_GIVEN INFORMATION_

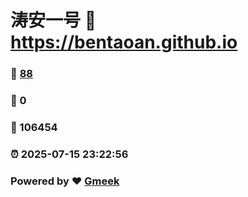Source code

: # 涛安一号 :link: https://bentaoan.github.io 
### :page_facing_up: [88](https://bentaoan.github.io/tag.html) 
### :speech_balloon: 0 
### :hibiscus: 106454 
### :alarm_clock: 2025-07-15 23:22:56 
### Powered by :heart: [Gmeek](https://github.com/Meekdai/Gmeek)
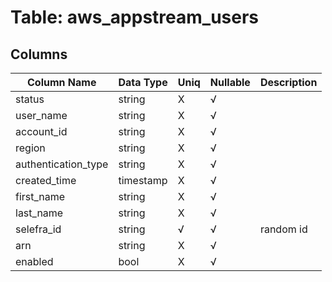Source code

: # Table: aws_appstream_users

## Columns 

|  Column Name   |  Data Type  | Uniq | Nullable | Description | 
|  ----  | ----  | ----  | ----  | ---- | 
| status | string | X | √ |  | 
| user_name | string | X | √ |  | 
| account_id | string | X | √ |  | 
| region | string | X | √ |  | 
| authentication_type | string | X | √ |  | 
| created_time | timestamp | X | √ |  | 
| first_name | string | X | √ |  | 
| last_name | string | X | √ |  | 
| selefra_id | string | √ | √ | random id | 
| arn | string | X | √ |  | 
| enabled | bool | X | √ |  | 


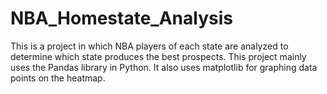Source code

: # NBA_Homestate_Analysis

This is a project in which NBA players of each state are analyzed to determine which state produces the best prospects. This project mainly uses the Pandas library in Python. It also uses matplotlib for graphing data points on the heatmap.
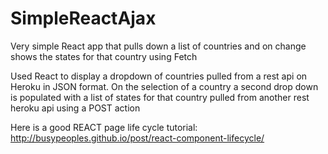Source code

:# SimpleReactAjax
Very simple React app that pulls down a list of countries and on change shows the states for that country using Fetch

Used React to display a dropdown of countries pulled from a rest api on Heroku in JSON format.  On the selection of a country a second drop down is populated with a list of states for that country pulled from another rest heroku api using a POST action

Here is a good REACT page life cycle tutorial:
http://busypeoples.github.io/post/react-component-lifecycle/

_WORK REQUEST_
Can you copy word for word the data starting with the line that contains "Here is a good" and going on through the end of the data, with both of those ends included?

_ANSWER SPACE_
Here is a good REACT page life cycle tutorial:
http://busypeoples.github.io/post/react-component-lifecycle/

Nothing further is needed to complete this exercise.